Right now the story dominating headlines is, of course, the leaked Supreme Court memo indicating that come June, Roe vs. Wade will no longer be the law of the land. This really shouldn’t come as a surprise, since Senate Republican majority leader Mitch McConnell blocked President Barack Obama from appointing centrist Merrick Garland to the Court in favor of letting the next president fill the seat. The next president was, of course, Donald Trump, who was able to place three Federalist Society judges on the nation’s highest court over the span of his four-year term. That all but assured the end of Roe vs. Wade, as the Federalists have had their sites set on outlawing abortion for years.
The religious right are cheering the impending end of abortion rights because they would really like to see a government based on their particular worldview franchise, but let’s be clear, this has nothing to do with the life of the fetuses that never become children. In face, the religious right and the Federalist Society have two completely different agendas here.
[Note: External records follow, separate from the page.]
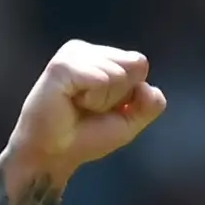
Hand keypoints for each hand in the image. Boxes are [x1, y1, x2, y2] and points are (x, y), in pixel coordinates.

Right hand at [2, 41, 166, 188]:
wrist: (54, 154)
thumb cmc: (86, 136)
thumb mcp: (129, 122)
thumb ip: (149, 105)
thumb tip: (150, 87)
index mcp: (100, 56)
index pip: (139, 64)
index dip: (129, 95)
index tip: (105, 108)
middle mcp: (86, 50)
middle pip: (133, 65)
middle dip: (118, 96)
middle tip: (90, 108)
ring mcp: (72, 55)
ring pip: (117, 73)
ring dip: (103, 100)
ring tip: (79, 106)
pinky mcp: (61, 65)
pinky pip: (100, 79)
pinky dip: (92, 99)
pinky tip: (71, 102)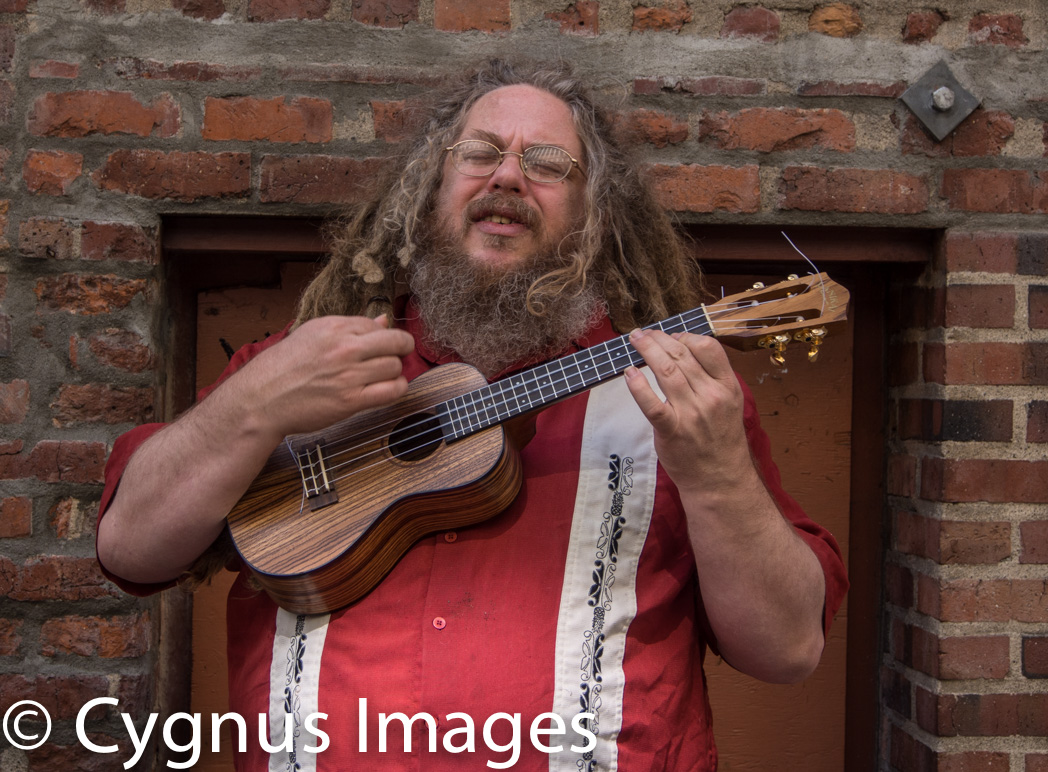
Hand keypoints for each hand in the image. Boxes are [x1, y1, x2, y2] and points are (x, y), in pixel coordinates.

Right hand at [230, 315, 415, 439]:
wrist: (261, 399)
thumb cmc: (283, 368)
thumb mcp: (312, 334)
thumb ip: (349, 327)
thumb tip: (382, 319)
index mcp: (333, 327)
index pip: (377, 325)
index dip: (382, 336)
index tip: (380, 345)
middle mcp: (344, 348)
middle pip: (395, 343)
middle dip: (400, 349)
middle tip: (396, 355)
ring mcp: (349, 375)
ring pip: (395, 367)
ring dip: (394, 372)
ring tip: (382, 376)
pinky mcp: (351, 400)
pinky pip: (392, 391)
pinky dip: (397, 389)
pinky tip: (389, 388)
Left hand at [623, 328, 756, 495]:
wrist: (719, 478)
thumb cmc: (720, 439)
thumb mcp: (729, 403)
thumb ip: (711, 378)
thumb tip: (683, 350)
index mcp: (727, 387)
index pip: (708, 347)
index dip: (686, 335)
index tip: (672, 336)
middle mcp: (711, 397)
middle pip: (682, 355)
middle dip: (660, 338)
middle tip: (644, 333)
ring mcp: (692, 414)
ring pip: (666, 372)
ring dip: (647, 351)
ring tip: (635, 341)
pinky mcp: (672, 431)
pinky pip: (652, 404)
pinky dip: (638, 387)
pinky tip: (628, 373)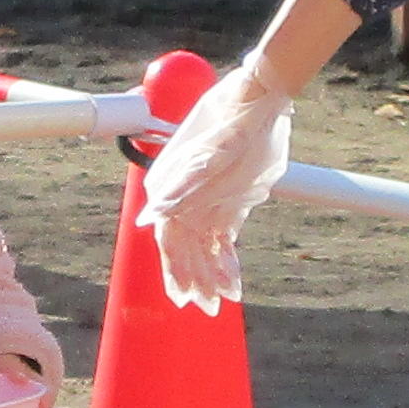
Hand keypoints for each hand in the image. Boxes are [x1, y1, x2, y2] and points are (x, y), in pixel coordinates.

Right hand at [136, 64, 293, 316]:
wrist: (256, 99)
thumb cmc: (235, 123)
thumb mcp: (215, 153)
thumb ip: (183, 184)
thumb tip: (152, 215)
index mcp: (174, 189)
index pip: (170, 239)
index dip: (176, 269)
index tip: (183, 296)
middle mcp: (186, 198)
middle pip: (185, 248)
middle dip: (195, 280)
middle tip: (206, 309)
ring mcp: (207, 201)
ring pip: (204, 248)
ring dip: (211, 274)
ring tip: (221, 301)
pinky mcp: (228, 202)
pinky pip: (223, 239)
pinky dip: (227, 260)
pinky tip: (234, 282)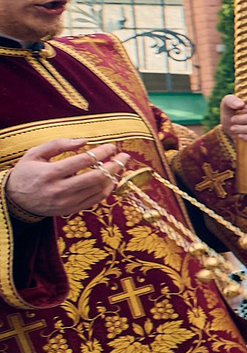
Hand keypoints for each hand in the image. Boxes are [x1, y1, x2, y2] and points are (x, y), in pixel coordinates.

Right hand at [3, 137, 135, 219]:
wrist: (15, 200)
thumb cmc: (26, 172)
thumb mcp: (35, 154)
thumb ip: (58, 145)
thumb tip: (84, 141)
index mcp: (50, 173)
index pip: (83, 161)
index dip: (102, 152)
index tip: (112, 146)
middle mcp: (59, 190)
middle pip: (96, 177)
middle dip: (114, 165)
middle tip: (124, 156)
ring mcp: (66, 202)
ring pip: (99, 190)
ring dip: (113, 176)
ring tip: (119, 165)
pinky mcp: (71, 210)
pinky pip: (95, 200)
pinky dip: (107, 189)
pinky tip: (111, 179)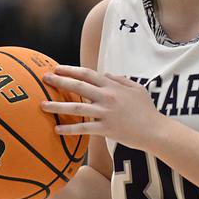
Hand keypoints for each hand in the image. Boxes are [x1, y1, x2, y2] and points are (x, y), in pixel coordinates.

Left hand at [42, 66, 161, 150]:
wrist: (155, 130)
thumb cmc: (147, 110)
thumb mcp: (137, 89)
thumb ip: (120, 80)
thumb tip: (105, 74)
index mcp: (113, 86)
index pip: (87, 74)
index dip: (71, 70)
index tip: (57, 68)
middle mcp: (107, 97)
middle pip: (78, 86)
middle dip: (59, 81)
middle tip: (44, 79)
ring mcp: (105, 113)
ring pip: (76, 107)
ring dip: (57, 105)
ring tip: (42, 105)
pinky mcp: (106, 128)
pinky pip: (83, 128)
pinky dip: (69, 128)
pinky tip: (57, 128)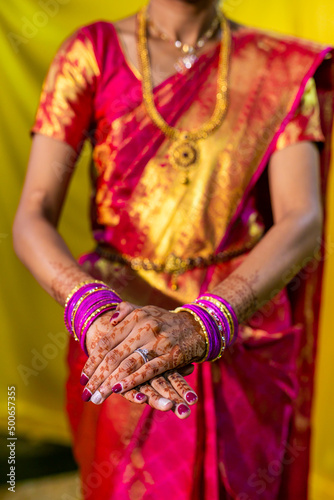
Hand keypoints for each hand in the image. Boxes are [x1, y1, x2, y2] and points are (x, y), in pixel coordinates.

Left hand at [82, 304, 201, 417]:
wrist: (199, 324)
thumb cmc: (167, 320)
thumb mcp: (146, 310)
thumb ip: (126, 311)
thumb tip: (110, 320)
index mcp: (136, 317)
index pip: (107, 342)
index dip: (92, 361)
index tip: (82, 379)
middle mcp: (145, 328)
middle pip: (114, 356)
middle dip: (98, 378)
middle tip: (86, 394)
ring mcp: (159, 341)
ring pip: (128, 364)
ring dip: (110, 383)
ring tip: (98, 397)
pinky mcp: (172, 355)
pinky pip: (149, 370)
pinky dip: (133, 381)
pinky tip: (120, 390)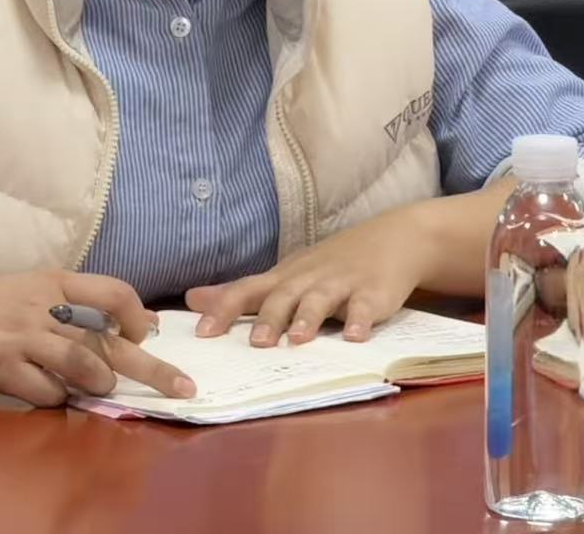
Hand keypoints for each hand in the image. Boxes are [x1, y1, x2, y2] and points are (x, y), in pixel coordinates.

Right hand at [0, 270, 195, 407]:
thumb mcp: (28, 291)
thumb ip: (71, 305)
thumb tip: (125, 328)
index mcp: (53, 282)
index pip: (114, 293)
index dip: (139, 317)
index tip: (147, 335)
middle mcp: (42, 307)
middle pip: (109, 339)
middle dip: (152, 367)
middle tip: (182, 386)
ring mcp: (22, 337)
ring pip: (83, 366)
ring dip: (99, 384)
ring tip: (100, 389)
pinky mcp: (1, 368)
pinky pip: (46, 393)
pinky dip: (54, 399)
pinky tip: (44, 392)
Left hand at [186, 203, 434, 346]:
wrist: (391, 238)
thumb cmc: (329, 264)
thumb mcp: (284, 275)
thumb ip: (242, 292)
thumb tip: (192, 299)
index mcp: (284, 278)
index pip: (247, 291)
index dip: (224, 309)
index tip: (202, 333)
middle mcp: (308, 278)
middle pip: (283, 296)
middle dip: (269, 319)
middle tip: (255, 344)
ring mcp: (342, 283)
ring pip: (321, 299)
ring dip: (308, 318)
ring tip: (298, 340)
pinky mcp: (374, 292)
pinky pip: (367, 306)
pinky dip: (361, 321)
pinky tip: (355, 337)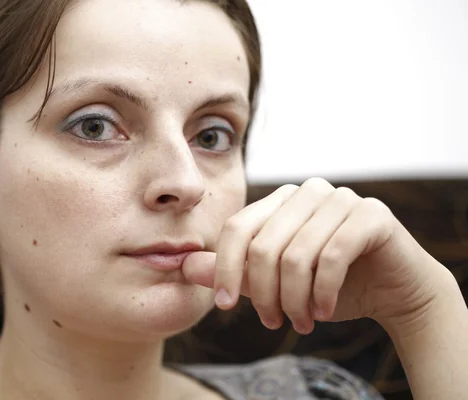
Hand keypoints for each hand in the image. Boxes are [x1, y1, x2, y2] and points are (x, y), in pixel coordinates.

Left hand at [183, 178, 450, 334]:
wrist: (391, 289)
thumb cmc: (327, 284)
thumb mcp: (272, 281)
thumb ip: (229, 270)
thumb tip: (182, 266)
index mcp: (278, 201)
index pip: (237, 229)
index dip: (225, 269)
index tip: (224, 306)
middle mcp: (306, 192)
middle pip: (262, 245)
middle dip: (263, 294)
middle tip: (273, 322)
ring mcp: (340, 198)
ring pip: (295, 255)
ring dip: (294, 300)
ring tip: (299, 323)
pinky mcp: (370, 213)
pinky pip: (333, 256)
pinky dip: (323, 292)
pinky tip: (323, 312)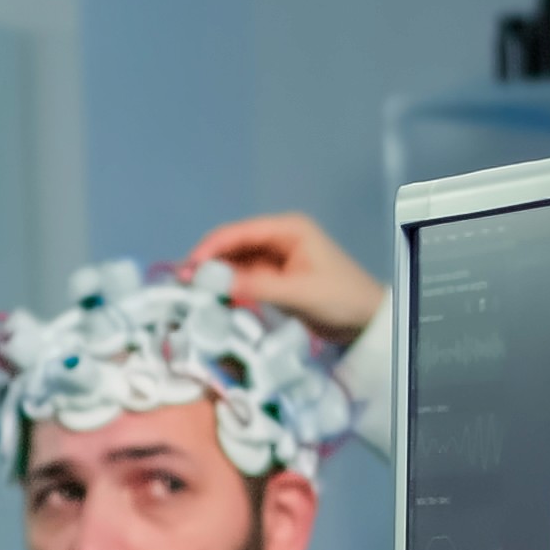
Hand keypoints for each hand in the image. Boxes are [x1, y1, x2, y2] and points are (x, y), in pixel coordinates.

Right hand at [187, 213, 386, 346]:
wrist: (367, 321)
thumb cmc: (341, 298)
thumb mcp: (299, 292)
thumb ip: (258, 286)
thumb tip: (216, 283)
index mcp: (288, 229)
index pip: (240, 232)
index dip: (211, 247)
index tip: (188, 266)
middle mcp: (279, 237)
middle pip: (233, 245)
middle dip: (208, 262)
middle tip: (182, 283)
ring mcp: (276, 258)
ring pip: (235, 262)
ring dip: (215, 275)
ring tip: (190, 293)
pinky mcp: (274, 278)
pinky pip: (244, 278)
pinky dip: (228, 286)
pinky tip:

Let’s break them down.
For the religious right, this is about forcing women to carry babies to term, and failing to do so makes them “murderers.” This includes cases of rape, incest and where the mother’s life is endangered by the prospect of carrying a baby to term. By the way, some 60% of Americans polled believe abortion should be legal in some or all cases, and in a Democracy the majority tends to hold sway. Of course, America has not been a true Democracy for quite some time. So after the Supreme Court’s decision is codified, the federal law protecting a woman’s right to choose her own healthcare options will be struck down and the religious right (minority) will declare victory. The majority/losing opinion on the subject will be still be heard in the form of those folks who are currently demonstrating at the houses of the deciding Justices.
For the Federalist Society, this is about doing away with any federal government regulations that were not specifically spelled out in the US Constitution (as they interpret it). They would prefer to let states make their own laws and limit the overall power of the federal government. That sounds all well and good, but as the United States there are some fairly universal rights that we like to think we stand for as a country, among them a person’s right to make their own healthcare decisions. The problem is, there is a genuine fear that with the Federalists will now begin a cascade of repealing hard-fought freedoms.
“It’s appalling because it doesn’t just chip a little piece off Roe v. Wade,” Massachusetts Democratic Senator Elizabeth Warren said recently. “It takes a pickax to it and in doing so, it opens up the risk of losing a whole stack of other rights that we’ve come to depend on.”
Next on the agenda is rumored to be the Marriage Equality Act, which allows same-sex couple to wed.
I will never have an abortion, nor will I be the cause of one. The issue is not personal to me, and neither is gay marriage, other than the fact that I have friends who are gay and happily married. What worries me is what else might be waiting as we slide down this slippery slope. There has been a sharp rise in conspiracy theorists, racists and generally just crazy people in government of late and I would hate to see their views become the laws of the land in states across the country. Much like The Bible, The Constitution is very much open to interpretation and the viewpoints it represents are those of people who came from a much simpler society with less complicated lives to govern. In many cases, attempting to apply those ancient viewpoints to modern situations is as anachronistic as suggesting Moses should have escaped Egypt on a 747.
If this issue was really about the life of a child, and if the right-wing politicians were truly concerned about it for that reason, those same politicians would also be the leading advocates for free prenatal care, paid maternity and paternity leave, high quality early childhood education and funding the best educational system on the planet. You probably don’t need Google to tell you whether or not that is the case. If you do, go ahead.
I’ll wait here.
Welcome back! As you found, those advocating for the birth of every child conceived are also vehemently against pretty much anything that would benefit the children after they are born. I have come to call those folks “Pro Birth” instead of their chosen “Pro Life” moniker. But let be clear, at its core this issue is really not about babies.
What’s really at issue here is something about which the Founding Fathers were in 100% agreement: separation of church and state. Remember that the primary reason those European refugees came to what we call America was because they were fleeing the tyranny of the Church of England. They had had more than enough of the Church usurping their human rights and taxing them into oblivion so they went looking for a fresh start somewhere else. Many of the most notable founders – George Washington, Thomas Jefferson, Benjamin Franklin, James Madison and James Monroe, in particular – were deists, and therefore did not hold Christian doctrine to be of particular use. Jefferson even produced his own version of the New Testament without any of Jesus’ purported miracles because he did not find them to be credible or necessary accounts. To put it bluntly, they wanted a society not governed by one group’s religious doctrine.
It’s disappointing that a couple of hundred of years later we are working to become the very kind of society from which those Founders fled.
-B
Would you agree that the issue is about power and control? I’m with you that it’s not about the health and well being of children, or future people. Rather whose will is paramount. God’s? his? her’s? the people’s? the voter’s? the righteous?